Dataset.
□ □ □

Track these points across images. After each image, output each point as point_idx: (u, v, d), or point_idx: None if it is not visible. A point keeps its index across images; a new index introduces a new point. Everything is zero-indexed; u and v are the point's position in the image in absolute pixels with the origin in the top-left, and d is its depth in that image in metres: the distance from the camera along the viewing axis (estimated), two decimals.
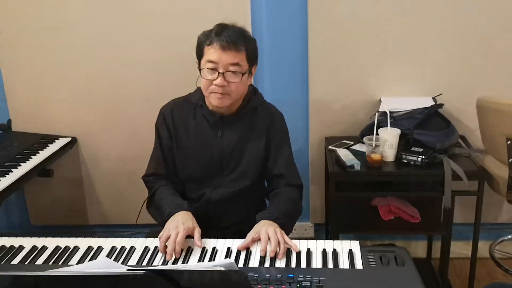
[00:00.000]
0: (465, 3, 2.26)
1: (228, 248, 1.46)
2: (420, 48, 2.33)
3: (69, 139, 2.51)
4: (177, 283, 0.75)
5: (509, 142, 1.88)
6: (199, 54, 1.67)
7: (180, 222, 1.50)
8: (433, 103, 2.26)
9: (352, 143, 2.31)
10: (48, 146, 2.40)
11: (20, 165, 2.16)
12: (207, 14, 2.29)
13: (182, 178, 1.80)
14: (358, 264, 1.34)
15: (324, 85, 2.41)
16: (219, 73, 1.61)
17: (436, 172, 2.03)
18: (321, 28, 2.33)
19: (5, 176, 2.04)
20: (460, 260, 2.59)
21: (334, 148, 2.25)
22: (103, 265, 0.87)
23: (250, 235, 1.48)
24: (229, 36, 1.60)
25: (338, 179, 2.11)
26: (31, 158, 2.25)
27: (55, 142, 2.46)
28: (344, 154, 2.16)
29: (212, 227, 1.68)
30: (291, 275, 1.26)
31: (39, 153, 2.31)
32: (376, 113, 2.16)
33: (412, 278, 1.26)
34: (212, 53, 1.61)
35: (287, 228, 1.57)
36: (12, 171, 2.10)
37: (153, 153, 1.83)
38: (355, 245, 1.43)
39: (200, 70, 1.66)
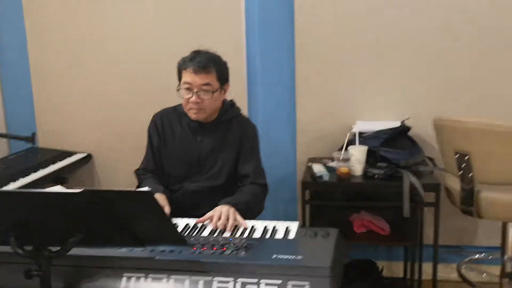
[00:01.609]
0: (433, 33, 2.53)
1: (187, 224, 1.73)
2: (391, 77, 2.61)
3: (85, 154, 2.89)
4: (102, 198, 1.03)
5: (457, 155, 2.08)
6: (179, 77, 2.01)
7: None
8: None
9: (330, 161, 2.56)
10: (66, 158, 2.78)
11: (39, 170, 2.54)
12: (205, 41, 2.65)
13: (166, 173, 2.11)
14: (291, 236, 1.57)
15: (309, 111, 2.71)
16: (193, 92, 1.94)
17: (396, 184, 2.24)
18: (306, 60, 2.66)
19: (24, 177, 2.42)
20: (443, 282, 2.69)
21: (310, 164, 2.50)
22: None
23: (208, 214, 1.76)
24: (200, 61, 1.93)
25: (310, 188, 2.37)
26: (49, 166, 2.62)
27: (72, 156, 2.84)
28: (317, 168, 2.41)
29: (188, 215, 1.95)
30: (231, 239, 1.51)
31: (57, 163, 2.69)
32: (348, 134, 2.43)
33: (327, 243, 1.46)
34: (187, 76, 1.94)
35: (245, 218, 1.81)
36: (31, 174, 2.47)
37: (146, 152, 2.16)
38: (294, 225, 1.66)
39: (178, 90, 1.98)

□ □ □

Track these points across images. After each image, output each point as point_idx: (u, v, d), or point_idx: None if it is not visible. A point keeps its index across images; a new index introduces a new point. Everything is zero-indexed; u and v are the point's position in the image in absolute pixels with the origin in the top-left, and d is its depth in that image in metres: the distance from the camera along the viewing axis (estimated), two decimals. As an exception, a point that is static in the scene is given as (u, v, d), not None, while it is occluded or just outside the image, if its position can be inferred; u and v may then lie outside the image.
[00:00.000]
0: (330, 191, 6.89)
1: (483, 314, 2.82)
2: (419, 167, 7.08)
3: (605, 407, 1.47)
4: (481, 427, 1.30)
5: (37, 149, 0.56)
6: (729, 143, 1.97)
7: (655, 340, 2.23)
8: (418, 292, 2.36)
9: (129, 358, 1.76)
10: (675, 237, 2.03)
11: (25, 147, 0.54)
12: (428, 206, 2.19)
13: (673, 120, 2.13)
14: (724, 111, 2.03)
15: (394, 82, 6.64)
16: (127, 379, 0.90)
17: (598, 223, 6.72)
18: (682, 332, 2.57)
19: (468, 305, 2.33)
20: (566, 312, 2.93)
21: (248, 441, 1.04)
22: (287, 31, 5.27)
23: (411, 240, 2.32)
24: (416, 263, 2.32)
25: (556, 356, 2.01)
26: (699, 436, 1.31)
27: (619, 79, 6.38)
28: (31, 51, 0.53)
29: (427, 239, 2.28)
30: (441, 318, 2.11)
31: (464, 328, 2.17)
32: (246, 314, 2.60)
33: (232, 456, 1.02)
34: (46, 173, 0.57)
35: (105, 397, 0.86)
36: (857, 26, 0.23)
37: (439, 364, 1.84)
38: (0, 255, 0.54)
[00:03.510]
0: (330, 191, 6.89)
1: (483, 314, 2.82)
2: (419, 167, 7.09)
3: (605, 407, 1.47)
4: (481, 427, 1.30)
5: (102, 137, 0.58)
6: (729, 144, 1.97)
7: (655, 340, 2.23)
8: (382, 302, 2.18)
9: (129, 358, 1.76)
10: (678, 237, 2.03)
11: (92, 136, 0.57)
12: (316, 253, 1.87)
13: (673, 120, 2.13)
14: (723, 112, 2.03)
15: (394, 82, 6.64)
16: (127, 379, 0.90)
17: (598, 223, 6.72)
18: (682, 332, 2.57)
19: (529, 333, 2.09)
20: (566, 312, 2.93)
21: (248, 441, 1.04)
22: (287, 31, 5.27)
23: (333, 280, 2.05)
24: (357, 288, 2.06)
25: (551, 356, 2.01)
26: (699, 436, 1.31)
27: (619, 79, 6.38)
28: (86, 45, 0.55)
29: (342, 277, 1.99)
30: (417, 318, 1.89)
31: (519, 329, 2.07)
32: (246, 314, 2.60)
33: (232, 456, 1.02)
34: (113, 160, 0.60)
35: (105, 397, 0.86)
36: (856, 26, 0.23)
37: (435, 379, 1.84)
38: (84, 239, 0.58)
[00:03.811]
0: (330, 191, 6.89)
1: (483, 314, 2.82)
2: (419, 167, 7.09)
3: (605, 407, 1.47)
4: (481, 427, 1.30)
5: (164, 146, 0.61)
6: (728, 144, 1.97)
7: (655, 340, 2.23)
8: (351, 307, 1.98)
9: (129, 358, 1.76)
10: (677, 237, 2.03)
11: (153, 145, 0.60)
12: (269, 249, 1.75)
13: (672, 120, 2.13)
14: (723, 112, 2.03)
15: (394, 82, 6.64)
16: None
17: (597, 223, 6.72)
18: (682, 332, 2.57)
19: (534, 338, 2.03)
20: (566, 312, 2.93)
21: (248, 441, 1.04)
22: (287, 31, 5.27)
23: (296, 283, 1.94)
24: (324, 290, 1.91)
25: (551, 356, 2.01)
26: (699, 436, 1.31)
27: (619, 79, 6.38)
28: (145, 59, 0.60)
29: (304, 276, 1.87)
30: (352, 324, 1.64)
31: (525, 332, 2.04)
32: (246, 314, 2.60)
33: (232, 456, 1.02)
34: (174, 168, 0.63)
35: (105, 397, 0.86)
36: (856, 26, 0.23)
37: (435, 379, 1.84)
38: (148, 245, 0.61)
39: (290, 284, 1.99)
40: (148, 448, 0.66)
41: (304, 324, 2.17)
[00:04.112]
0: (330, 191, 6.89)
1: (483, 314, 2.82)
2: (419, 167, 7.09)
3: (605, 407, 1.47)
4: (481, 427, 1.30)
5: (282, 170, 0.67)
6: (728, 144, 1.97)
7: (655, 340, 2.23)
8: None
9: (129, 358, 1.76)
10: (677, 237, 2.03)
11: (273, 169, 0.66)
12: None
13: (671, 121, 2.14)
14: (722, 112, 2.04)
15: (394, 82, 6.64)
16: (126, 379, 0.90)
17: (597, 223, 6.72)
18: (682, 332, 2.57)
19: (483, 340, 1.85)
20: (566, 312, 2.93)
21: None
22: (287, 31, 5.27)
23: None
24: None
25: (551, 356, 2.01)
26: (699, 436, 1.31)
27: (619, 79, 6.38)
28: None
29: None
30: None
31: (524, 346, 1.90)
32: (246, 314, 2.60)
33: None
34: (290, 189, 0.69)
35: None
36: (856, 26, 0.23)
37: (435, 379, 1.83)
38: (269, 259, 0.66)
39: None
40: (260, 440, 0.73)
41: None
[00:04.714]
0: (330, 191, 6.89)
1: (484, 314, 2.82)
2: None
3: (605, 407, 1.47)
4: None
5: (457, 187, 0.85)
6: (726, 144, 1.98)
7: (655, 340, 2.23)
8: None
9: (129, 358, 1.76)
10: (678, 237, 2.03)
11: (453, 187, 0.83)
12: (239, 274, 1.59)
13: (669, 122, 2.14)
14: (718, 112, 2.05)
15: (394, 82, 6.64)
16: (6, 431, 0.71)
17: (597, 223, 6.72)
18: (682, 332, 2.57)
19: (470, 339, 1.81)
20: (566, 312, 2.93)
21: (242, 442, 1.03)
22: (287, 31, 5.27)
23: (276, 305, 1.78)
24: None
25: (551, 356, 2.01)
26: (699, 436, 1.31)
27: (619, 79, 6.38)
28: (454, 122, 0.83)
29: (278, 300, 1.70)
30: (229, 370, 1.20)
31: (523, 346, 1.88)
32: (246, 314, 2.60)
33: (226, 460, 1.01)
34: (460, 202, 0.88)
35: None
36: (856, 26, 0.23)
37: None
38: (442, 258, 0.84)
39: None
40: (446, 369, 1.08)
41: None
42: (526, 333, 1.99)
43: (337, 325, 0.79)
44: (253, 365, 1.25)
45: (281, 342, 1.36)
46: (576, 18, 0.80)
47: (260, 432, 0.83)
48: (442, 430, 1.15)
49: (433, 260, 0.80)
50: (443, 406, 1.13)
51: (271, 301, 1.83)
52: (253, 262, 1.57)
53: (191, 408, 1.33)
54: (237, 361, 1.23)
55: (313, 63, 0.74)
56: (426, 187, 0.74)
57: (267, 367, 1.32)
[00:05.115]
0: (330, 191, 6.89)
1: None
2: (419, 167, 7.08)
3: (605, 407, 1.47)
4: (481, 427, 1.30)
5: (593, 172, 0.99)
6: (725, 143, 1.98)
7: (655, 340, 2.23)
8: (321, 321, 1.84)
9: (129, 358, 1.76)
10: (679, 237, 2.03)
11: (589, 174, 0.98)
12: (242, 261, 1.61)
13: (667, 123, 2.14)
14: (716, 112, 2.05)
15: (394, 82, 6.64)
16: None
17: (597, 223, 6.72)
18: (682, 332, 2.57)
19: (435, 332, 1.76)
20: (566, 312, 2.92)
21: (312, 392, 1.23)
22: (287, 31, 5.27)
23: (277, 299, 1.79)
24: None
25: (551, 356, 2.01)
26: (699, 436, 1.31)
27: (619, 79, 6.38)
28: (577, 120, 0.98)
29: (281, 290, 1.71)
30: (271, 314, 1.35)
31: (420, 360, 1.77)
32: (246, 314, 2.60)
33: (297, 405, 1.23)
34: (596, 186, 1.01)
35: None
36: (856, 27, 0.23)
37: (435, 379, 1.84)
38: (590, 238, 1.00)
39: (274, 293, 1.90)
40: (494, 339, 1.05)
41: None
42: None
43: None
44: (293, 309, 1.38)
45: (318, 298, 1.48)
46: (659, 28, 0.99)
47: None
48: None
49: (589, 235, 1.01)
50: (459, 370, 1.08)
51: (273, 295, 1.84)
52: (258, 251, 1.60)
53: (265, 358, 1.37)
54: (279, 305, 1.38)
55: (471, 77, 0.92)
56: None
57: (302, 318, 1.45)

□ □ □

Among the entries above, find the line with "16: (6, 431, 0.71)" and the line with "53: (191, 408, 1.33)"; give again exactly these two lines and all lines between them.

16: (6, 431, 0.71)
17: (597, 223, 6.72)
18: (682, 332, 2.57)
19: (470, 339, 1.81)
20: (566, 312, 2.93)
21: (242, 442, 1.03)
22: (287, 31, 5.27)
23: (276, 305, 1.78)
24: None
25: (551, 356, 2.01)
26: (699, 436, 1.31)
27: (619, 79, 6.38)
28: (454, 122, 0.83)
29: (278, 300, 1.70)
30: (229, 370, 1.20)
31: (523, 346, 1.88)
32: (246, 314, 2.60)
33: (226, 460, 1.01)
34: (460, 202, 0.88)
35: None
36: (856, 26, 0.23)
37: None
38: (442, 258, 0.84)
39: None
40: (446, 369, 1.08)
41: None
42: (526, 333, 1.99)
43: (337, 325, 0.79)
44: (253, 365, 1.25)
45: (281, 342, 1.36)
46: (576, 18, 0.80)
47: (260, 432, 0.83)
48: (442, 430, 1.15)
49: (433, 260, 0.80)
50: (443, 406, 1.13)
51: (271, 301, 1.83)
52: (253, 262, 1.57)
53: (191, 408, 1.33)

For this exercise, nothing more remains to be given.